From the course notes on differential equations, extract the passage starting at "The problem of" and ending at "variables, usually space.", copying it word for word.

* **Document extract**
────────

The problem of solving differential equations is not just a mathematical concern. Many physical equations that describe the evolution and equilibrium of very diverse systems are differential equations. There are two types of differential equations:

  • Ordinary Differential Equations (ODE) in which the function being sought depends only on one variable, usually time \(t\).

  • Partial Differential Equations in which it also depends on other variables, usually space.

In this course, we are only interested in ordinary differential equations. PDEs are usually solved by the finite element method which requires a course on its own. The notions discussed and the observations made are also largely applicable to partial differential equations.

Note

This course is not a background paper on the underlying mathematical concepts. It is intended to provide the scientist with the necessary notions to make choices regarding the treatment of ODEs.

Problem formulation#

An ODE can be described by several characteristics. In particular:

  • Its order.

  • Its number of equations: depending on the problem, only one here but many ODEs can be presented as systems of equations.

  • The explicit time dependence. If this one does not appear, the equation is said to be autonomous.

  • Linearity: if the unknown function and its derivatives appear only multiplied by constants, then the equation is linear.

On the contrary, for example if they appear to a power other than 1 or in a sine, then the equation is non-linear. Here the equation is linear.

Example

As an example, we can consider the case of a free and undamped oscillator. Its motion is described by the following equation:

(1)#\[\ddot x + \omega_0^2 x = 0\]

The equation is linear of the second order. Its exact solution is

\[x(t) = a \cos (\omega_0 t)\]

where \(a \in \mathbb R^+\) is any constant. There is therefore an infinity of solutions.

Depending on these characteristics, an equation will or will not have an exact known solution. Only a minority of them have such a solution. Although they are not the subject of this course, the exact solutions will serve as a reference to test the approximate solutions.

To address ODEs on a systematic basis, a generic formulation is usually used that takes the form:

(2)#\[\dot X = f(X, t)\]

Where:

  • \(X: t \mapsto X(t) = [X_0(t),\dots, X_{N-1}(t)]^T \) is the unknown function.

  • \(f\) is the ODE

This formulation is both simple and surprising, it implies that all ODEs can be written as first order equations. Of course, this advantage has a price: the decrease of the order goes through an increase of the number of equations through the creation of intermediate functions.

────────

* **Data extract**
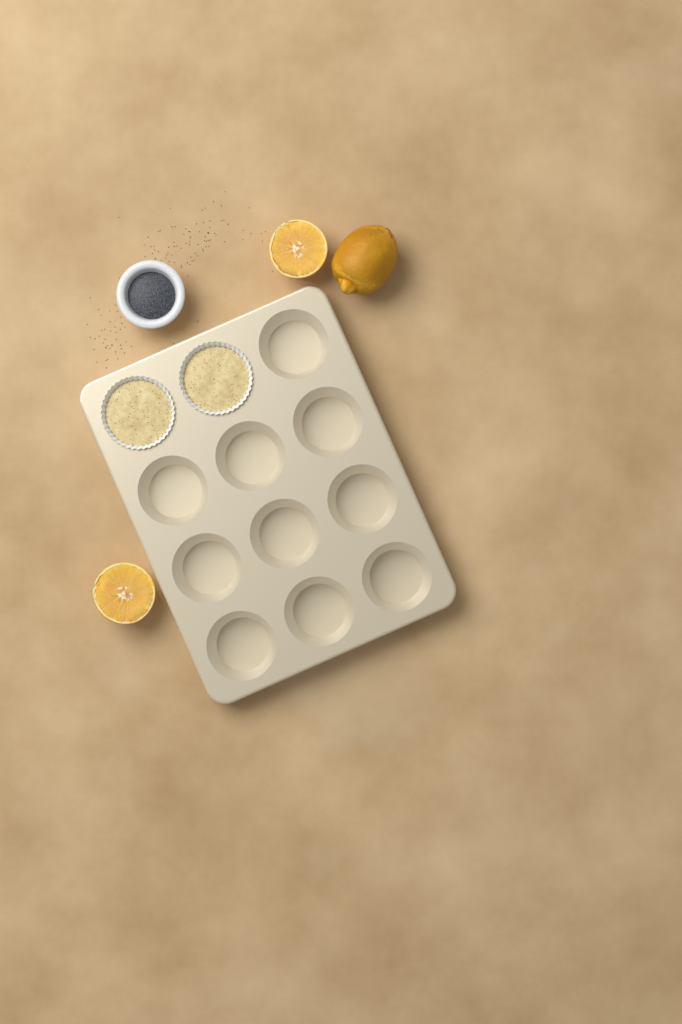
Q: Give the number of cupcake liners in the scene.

────────

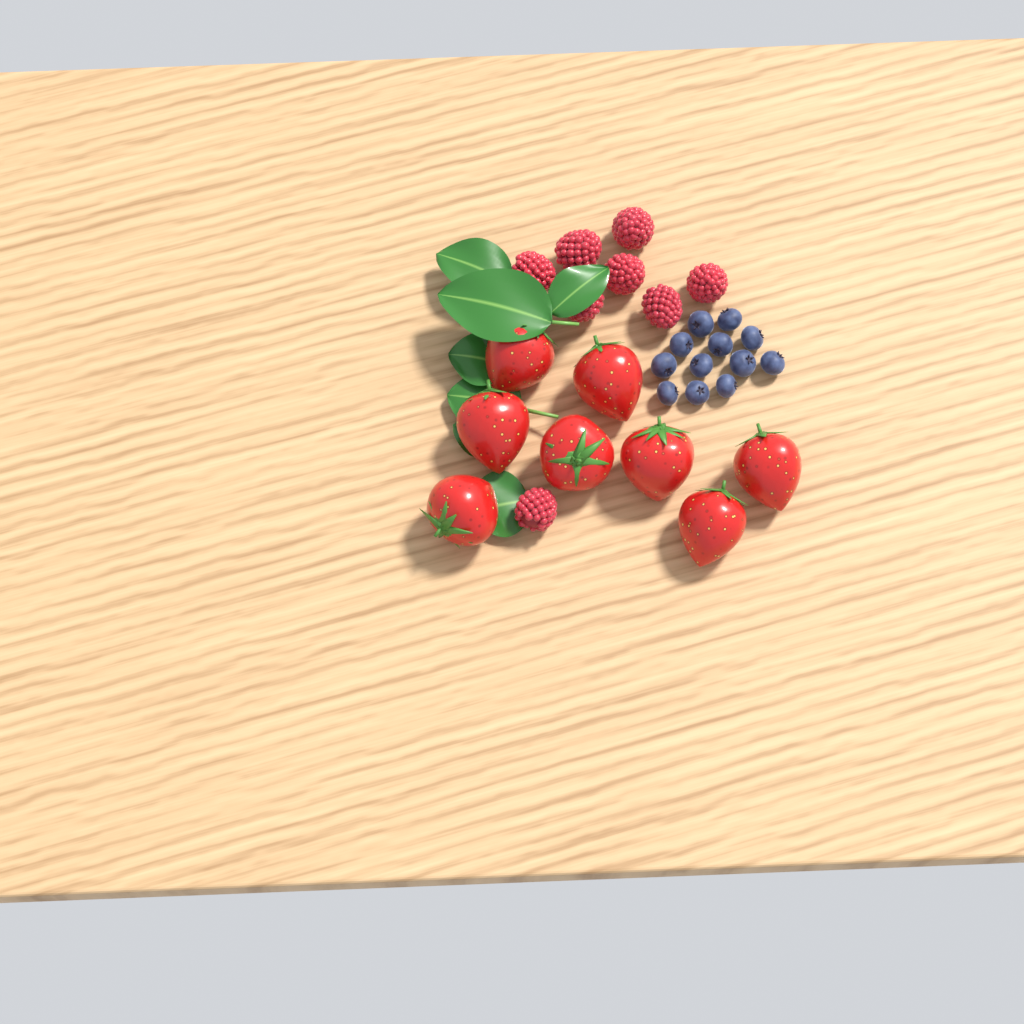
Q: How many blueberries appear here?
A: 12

────────

* **Complete response**
The problem of solving differential equations is not just a mathematical concern. Many physical equations that describe the evolution and equilibrium of very diverse systems are differential equations. There are two types of differential equations:

  • Ordinary Differential Equations (ODE) in which the function being sought depends only on one variable, usually time \(t\).

  • Partial Differential Equations in which it also depends on other variables, usually space.